In our Innovation Factory we explore new ways of developing ideas. We use state-of-the-art technologies across all areas for the further development of administrative procedures.
Don't load-balance your (invisible) queues!
24. September 2021
A queue is a device for delaying. A governor is used to control a flow. Control engineering tells you that you shouldn't add a delaying device into a control circuit as that may cause oscillations. That's easy, right? Well, only if you know about your queues – but there might be some invisible lurking to get you.
Hi, this is the first post in a series of technical write-ups of problems (and their solutions) we encountered in IT. We hope you enjoy reading our findings!
Some time ago there was an IT system that was upgraded to a new software version. Shortly afterwards it started to malfunction as soon as the load started to increase: requests were being answered for some time, then a lot of them timed out, then requests were answered again, and so on.
The design was quite unsuspicious - a load balancer distributing requests to a range of middleware servers who did I/O against a database. How should that oscillate?
After some investigations we realized that the middleware had a pool of threads processing the requests and a pool of database connections - but the sets were not of identical size, probably to reduce the number of simultaneously active database connections in use.
That in itself wouldn't have been the problem… but the middleware tried to cope with overload by not stopping requests within the thread, but putting them on an internal queue for later processing!
Unfortunately that implied that threads were becoming free to start processing another request - and the load balancer happily obliged, passing data to the same server again and again… but these newly handed out requests just blocked on the database connection pool again, as the actual transaction throughput on a single server was lower than the incoming request rate.
But why was the break-down actually initiated? The load curves shows more or less constant load for some time!
In this case we could only blame statistical variations here. While the input load looked the same, at some time or other some small fluctuation blocked the database connection pool at just the right (wrong) time… so that the thread put a request on the queue and the avalanche started. And as the upstream machines didn't get a valid answer, they ran into a timeout - and just re-issued the queries, causing more load…
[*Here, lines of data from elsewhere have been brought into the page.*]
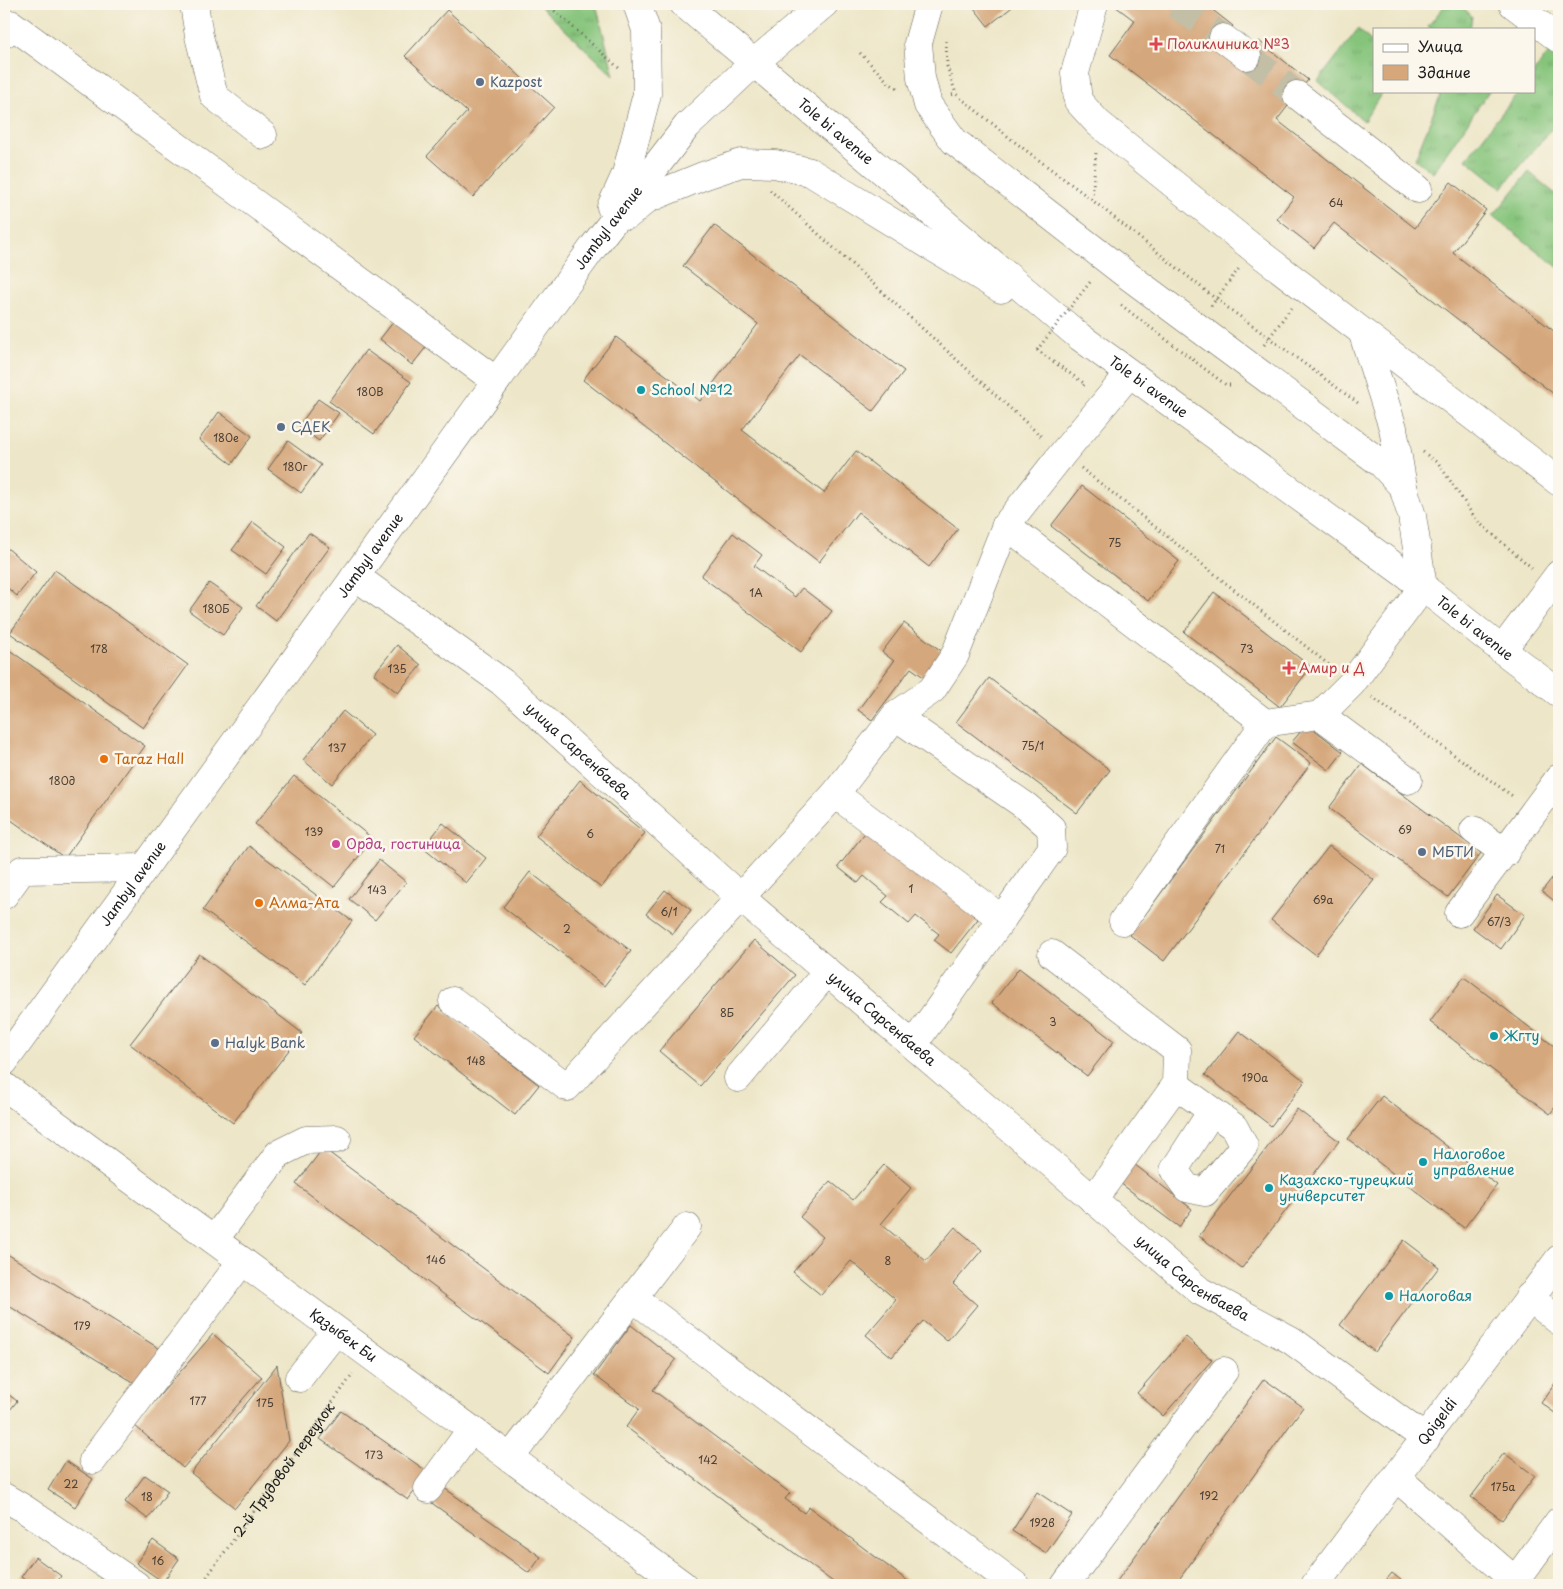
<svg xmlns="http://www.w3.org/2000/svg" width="1563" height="1589" viewBox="0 0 1563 1589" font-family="'Playpen Sans',sans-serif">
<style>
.grass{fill:url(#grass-tufts);stroke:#51704c}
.building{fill:#d5a77b}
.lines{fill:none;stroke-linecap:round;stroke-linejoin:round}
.minor-tunnel{stroke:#c3bea6;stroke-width:28;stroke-dasharray:28 14;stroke-linecap:butt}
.minor-casing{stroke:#656358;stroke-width:29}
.major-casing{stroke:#656358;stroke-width:29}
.path{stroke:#656358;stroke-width:3;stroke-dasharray:1 4;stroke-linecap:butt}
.minor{stroke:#fff;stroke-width:28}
.major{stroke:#fff;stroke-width:28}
.path-bridge{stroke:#656358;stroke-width:3;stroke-dasharray:1 4;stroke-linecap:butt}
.health-dot{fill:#e0444e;stroke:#fbf7ec;stroke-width:2}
.service-dot{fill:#5c6f8a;stroke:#fbf7ec;stroke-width:2}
.culture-dot{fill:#0f9aa8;stroke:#fbf7ec;stroke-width:2}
.food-dot{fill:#e8710a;stroke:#fbf7ec;stroke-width:2}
.hotel-dot{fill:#d1479c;stroke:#fbf7ec;stroke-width:2}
.labels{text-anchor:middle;stroke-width:5;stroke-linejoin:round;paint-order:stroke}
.number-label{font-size:11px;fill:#4a3f34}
.health-label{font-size:14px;fill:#be3a42;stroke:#fbf7ec;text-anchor:start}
.service-label{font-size:14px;fill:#4e5e75;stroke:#fbf7ec;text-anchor:start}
.street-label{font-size:14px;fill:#1c1c1c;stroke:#fbf7ec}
.culture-label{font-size:14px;fill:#0d838f;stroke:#fbf7ec;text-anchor:start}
.food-label{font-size:14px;fill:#c56008;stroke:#fbf7ec;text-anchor:start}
.hotel-label{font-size:14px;fill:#b23c85;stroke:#fbf7ec;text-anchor:start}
</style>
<defs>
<pattern id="grass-tufts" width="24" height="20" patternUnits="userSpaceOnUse" patternTransform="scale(1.25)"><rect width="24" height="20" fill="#86c47b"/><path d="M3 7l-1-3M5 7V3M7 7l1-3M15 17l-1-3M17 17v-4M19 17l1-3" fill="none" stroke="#73a86a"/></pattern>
</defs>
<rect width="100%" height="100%" fill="#fbf7ec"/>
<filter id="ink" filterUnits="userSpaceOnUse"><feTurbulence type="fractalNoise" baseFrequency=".02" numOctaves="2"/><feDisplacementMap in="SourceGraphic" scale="10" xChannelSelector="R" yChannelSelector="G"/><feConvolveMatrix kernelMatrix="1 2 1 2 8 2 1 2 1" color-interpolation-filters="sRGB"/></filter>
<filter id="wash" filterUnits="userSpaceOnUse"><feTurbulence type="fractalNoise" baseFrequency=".0096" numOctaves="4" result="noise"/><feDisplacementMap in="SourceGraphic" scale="20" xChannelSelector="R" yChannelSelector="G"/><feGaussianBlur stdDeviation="1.12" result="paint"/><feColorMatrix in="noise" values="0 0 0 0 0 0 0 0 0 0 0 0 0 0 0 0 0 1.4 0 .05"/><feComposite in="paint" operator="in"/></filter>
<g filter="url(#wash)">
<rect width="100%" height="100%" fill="#ede6c8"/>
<path class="grass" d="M538,4h58l18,72z
M1446,4h13l13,12 -2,13h-40l-2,-3z
M1358,29l16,15v47h9l-19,30 -46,-40z
M1556,43l3,3v74l-57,68 -36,-29 53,-68h15v-19z
M1442,91h47l-56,82 -18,-14z
M1529,172l30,25v71l-66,-52z"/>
<g id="blocks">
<path class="building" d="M971,4h45l-28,22z
M1116,4h89l28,22 -15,18 24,19 17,-22 49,39 -31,40 138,108 36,-46 35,28 -33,43 106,82v63l-225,-175 -20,25 -37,-29 17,-22 -184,-142 25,-34 -20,-15z
M447,10l107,97 -81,90 -46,-41 40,-44 -62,-56z
M714,225l190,146 -31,40 -73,-56 -58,75 82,63 32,-42 102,78 -29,38 -71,-55 -39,50 -236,-182 33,-43 84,64 58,-77 -75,-58z
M394,321l33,25 -15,19 -32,-26z
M366,350l45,32 -37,52 -45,-33z
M318,399l21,14 -20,28 -20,-15z
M219,412l33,24 -20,28 -33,-24z
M288,441l33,24 -20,28 -33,-24z
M1082,486l97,75 -31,40 -97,-75z
M253,522l33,25 -20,27 -34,-24z
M309,533l21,14 -54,74 -20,-15z
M733,533l29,22 -8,11 41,31 7,-9 30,23 -31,41 -100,-76z
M7,548l29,24 -19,24 -13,-11v-34z
M55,570l133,95 -45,63 -133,-95z
M209,583l34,24 -20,28 -34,-24z
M1214,592l97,75 -31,40 -96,-75z
M904,623l40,30 -19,25 -14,-10 -39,52 -14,-10 36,-49 -12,-9z
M397,645l24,20 -23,28 -24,-19z
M5,647l140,99 -80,112 -61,-43z
M989,678l121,92 -33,43 -121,-91z
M343,711l29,24 -40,49 -29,-24z
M1307,724l36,28 -14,18 -37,-28z
M1276,737l35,26 -147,198 -34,-26z
M1362,764l119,89 -33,44 -119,-89z
M294,776l79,63 -39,48 -79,-63z
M580,780l65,53 -44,55 -65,-52z
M443,823l43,35 -20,25 -43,-35z
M868,829l110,90 -27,34 -17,-13 5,-6 -23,-18 -7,8 -27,-22 6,-6 -24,-20 -6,7 -20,-16z
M249,846l103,75 -47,64 -102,-75z
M1329,846l45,34 -58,75 -45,-35z
M379,860l27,22 -31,38 -26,-21z
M1559,869v36l-17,-14z
M530,872l101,79 -27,35 -101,-79z
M665,890l26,20 -18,24 -27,-20z
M1497,895l28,20 -24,34 -28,-21z
M754,940l41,35 -95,111 -41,-35z
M199,954l103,79 -69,90 -103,-79z
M1019,968l95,73 -27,35 -95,-73z
M1464,977l95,73v52l-9,12 -120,-92z
M438,1006l101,79 -24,30 -101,-79z
M1239,1031l66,50 -34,45 -66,-51z
M1382,1096l115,89 -33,43 -116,-89z
M1297,1109l42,32 -97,127 -43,-32z
M323,1148l252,189 -26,36 -253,-189z
M1134,1164l58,45 -13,18 -59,-44z
M884,1165l27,23 -30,36 45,37 29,-34 27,23 -29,34 24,21 -30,36 -24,-20 -31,36 -26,-22 30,-35 -45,-39 -30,34 -28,-23 30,-35 -23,-20 30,-36 23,19z
M1404,1240l35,27 -64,85 -35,-27z
M4,1252l156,97 -22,36 -134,-82z
M631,1325l45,35 -23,30 137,103 -5,6 19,14 5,-6 104,78h-76l-211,-158 13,-18 -45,-34z
M213,1334l49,43 -79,91 -49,-43z
M1186,1337l26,23 -49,56 -26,-23z
M277,1365l12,76 -54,67 -44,-35z
M1559,1378v38l-18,-13z
M1264,1379l39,28 -128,178h-61z
M4,1391l13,10 -13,17z
M341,1411l87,61 -20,28 -88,-61z
M1504,1453l31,23 -33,44 -31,-23z
M66,1461l27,18 -18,28 -27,-17z
M145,1475l23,16 -20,28 -23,-17z
M440,1485l101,72 -12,16 -100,-72z
M1037,1492l35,23 -26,38 -34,-22z
M153,1540l26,19 -16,23 -27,-19z
M35,1557l26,19 -6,9h-23l-11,-8z
M1392,1573l15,12h-25z"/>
</g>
</g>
<g filter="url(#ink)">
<use href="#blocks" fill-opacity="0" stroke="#656358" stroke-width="1"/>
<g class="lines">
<path class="minor-tunnel" d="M1176,4l47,34
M1247,56l50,39"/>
<defs>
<g id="minor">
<path d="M194,4l5,32 15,60 49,39"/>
<path d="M1094,4l-19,69 3,28 20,22 156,126 305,233"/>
<path d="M1513,4l46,35"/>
<path d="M4,34l7,-10 485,357"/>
<path d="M1223,38l24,18"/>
<path d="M1297,95l121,94"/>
<path d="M1363,334l30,94 10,59"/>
<path d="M1006,525l259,198 55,-8 32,-32 71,-96"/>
<path id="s2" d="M355,576l147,106 238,215 460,394 91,49 135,99"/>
<path d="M1502,650l57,-76"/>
<path d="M1320,715l88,65"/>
<path d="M895,716l132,91 24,21 1,20 -139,197"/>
<path d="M835,794l167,125"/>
<path d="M1474,830l31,23"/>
<path d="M4,895l18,-25 122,-2"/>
<path d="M1459,913l100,-135"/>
<path d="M1123,921l142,-198"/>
<path d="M1052,954l125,96 -1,35 -83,115"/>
<path d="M453,1001l114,86 268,-293 60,-78 37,-26 23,-35 51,-130 57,-72 66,-79"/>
<path d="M738,1078l89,-106"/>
<path d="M1176,1085l58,42 10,19 -39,46 -18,-4 -13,-18 38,-59"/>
<path id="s3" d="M4,1086l679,499"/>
<path d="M214,1240l64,-86 28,-14 31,-1"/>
<path d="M1529,1297l30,24"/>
<path d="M633,1298l382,287"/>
<path d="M299,1378l37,-47"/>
<path d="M510,1458l177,-231"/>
<path d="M93,1460l149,-199"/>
<path d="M1397,1478l123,107"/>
<path d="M428,1489l43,-59"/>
<path d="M4,1497l19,11 113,77"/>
<path d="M1065,1585l159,-214"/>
<path id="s4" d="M1315,1585l244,-326"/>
<path d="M1509,1585l6,-4 44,-60"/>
</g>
<g id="major">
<path id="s5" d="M684,4l396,333 343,250 79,63 57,43"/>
<path d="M929,4l-11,39 3,35 7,27 26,36 169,131 259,192 21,23 9,29 11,71"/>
<path d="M611,207l15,-33 21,-80 -1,-64 -9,-26"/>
<path d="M628,215l19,-16 56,-23 38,-13 34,1 35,8 191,117"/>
<path id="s6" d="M4,1062l590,-816 93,-120 68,-64 69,-58"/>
</g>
</defs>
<use href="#minor" class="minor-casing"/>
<use href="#major" class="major-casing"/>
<g class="path">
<path d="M547,4l74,66"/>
<path d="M946,41l1,25 9,28"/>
<path d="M860,53l29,30 8,5"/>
<path d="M952,95l4,-1 60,49 76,57 124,99 142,104"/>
<path d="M770,190l273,248"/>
<path d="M1092,199l4,-46"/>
<path d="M1121,305l105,80h6"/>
<path d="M1211,306l29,-39"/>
<path d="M1264,345l27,-37"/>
<path d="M1037,350l48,34 -2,2"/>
<path d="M1423,452l16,12 38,57 55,47"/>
<path d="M1081,468l252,200"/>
<path d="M1372,697l142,100"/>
<path id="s1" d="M201,1585l152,-211"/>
</g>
<use href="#minor" class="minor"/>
<use href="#major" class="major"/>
<path class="path-bridge" d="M1037,350l54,-69"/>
</g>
</g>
<g class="health-dot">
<path d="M1153.5 36.5h5v5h5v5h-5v5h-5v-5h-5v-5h5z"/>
<path d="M1286.5 660.5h5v5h5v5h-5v5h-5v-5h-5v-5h5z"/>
</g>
<g class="service-dot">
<circle cx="480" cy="82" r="5"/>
<circle cx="281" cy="427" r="5"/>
<circle cx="1422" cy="852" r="5"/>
<circle cx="215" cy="1043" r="5"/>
</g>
<g class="culture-dot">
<circle cx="641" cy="390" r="5"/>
<circle cx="1494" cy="1036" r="5"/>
<circle cx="1423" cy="1162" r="5"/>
<circle cx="1269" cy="1188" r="5"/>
<circle cx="1389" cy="1296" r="5"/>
</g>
<g class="food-dot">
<circle cx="104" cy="759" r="5"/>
<circle cx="259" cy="903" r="5"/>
</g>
<circle class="hotel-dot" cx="336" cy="844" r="5"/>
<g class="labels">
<g class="number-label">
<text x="1336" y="207">64</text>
<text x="370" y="396">180В</text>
<text x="226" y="442">180е</text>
<text x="295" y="471">180г</text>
<text x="1115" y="547">75</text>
<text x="756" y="597">1А</text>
<text x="216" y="613">180Б</text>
<text x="99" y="653">178</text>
<text x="1247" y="653">73</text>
<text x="397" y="673">135</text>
<text x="1033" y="750">75/1</text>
<text x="337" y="752">137</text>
<text x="62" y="785">180д</text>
<text x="1405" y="834">69</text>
<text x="314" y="836">139</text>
<text x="590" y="838">6</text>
<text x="1220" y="853">71</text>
<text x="911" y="893">1</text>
<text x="377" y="894">143</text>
<text x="1323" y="904">69а</text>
<text x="669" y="916">6/1</text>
<text x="1499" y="926">67/3</text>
<text x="567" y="933">2</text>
<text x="727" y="1017">8Б</text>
<text x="1053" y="1026">3</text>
<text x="476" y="1065">148</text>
<text x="1255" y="1082">190а</text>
<text x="436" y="1264">146</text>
<text x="888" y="1265">8</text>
<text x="82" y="1330">179</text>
<text x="198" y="1405">177</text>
<text x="265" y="1407">175</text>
<text x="374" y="1459">173</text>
<text x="708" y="1464">142</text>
<text x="71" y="1488">22</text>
<text x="1503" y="1491">175а</text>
<text x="1209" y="1500">192</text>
<text x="147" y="1501">18</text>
<text x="1042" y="1527">192в</text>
<text x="158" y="1565">16</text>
</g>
<g class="health-label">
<text x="1167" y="49">Поликлиника №3</text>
<text x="1299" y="673">Амир и Д</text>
</g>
<g class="service-label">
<text x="490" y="87">Kazpost</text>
<text x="291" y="432">СДЕК</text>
<text x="1432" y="857">МБТИ</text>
<text x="225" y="1048">Halyk Bank</text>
</g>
<g class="street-label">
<text dy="5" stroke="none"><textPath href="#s5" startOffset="198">Tole bi avenue</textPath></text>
<text dy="5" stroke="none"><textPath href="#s6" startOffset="1030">Jambyl avenue</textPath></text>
<text dy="5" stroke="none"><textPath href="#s5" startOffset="602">Tole bi avenue</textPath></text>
<text dy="5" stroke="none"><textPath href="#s6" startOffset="625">Jambyl avenue</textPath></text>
<text dy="5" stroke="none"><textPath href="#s5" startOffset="1008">Tole bi avenue</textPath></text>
<text dy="5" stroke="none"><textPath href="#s2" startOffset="284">улица Сарсенбаева</textPath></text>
<text dy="5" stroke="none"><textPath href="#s6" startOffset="220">Jambyl avenue</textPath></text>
<text dy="5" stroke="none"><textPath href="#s2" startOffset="689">улица Сарсенбаева</textPath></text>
<text dy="5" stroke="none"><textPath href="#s2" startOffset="1094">улица Сарсенбаева</textPath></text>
<text dy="5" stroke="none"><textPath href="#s3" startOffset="421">Қазыбек Би</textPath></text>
<text dy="5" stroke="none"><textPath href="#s4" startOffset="204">Qoigeldi</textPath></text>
<text dy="5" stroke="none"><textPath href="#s1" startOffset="142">2-й Трудовой переулок</textPath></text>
</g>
<g class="culture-label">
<text x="651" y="395">School №12</text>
<text x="1504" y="1041">Жгту</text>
<text x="1433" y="1159">Налоговое<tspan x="1433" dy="16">управление</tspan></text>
<text x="1279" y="1185">Казахско-турецкий<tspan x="1279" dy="16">университет</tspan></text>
<text x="1399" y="1301">Налоговая</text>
</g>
<g class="food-label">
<text x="114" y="764">Taraz Hall</text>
<text x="269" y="908">Алма-Ата</text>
</g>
<g class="hotel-label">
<text x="346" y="849">Орда, гостиница</text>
</g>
</g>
<rect width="1563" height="1589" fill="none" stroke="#fbf7ec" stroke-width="20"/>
<rect x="1373" y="28" width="162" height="65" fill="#fbf7ec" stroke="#a29f99"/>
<rect x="1383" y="44" width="25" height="8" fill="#ffffff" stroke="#a29f99"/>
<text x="1418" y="52" font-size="15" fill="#1c1c1c">Улица</text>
<rect x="1383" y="65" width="25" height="15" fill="#d5a77b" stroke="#a29f99"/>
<text x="1418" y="78" font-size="15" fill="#1c1c1c">Здание</text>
</svg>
Due to another misdesign the middleware wouldn't actually remove queue items unprocessed when they were already older than the defined QoS guaranteed - instead they would certainly be processed when CPU (and a database connection) was available again, only to discover that the result couldn't be sent any more to a closed TCP stream…
So it was just a question of when exactly that would happen, not whether at all.
We applied two fixes to remediate that situation:
- No more queueing in the middleware
- Changing the load-balancer to use round-robin. As there was only one request type, the response should take about the same time every time. This makes round-robin a good choice here.
The conclusion is: queues might hide in unexpected locations – and can potentially wreck your entire load-balancing strategy.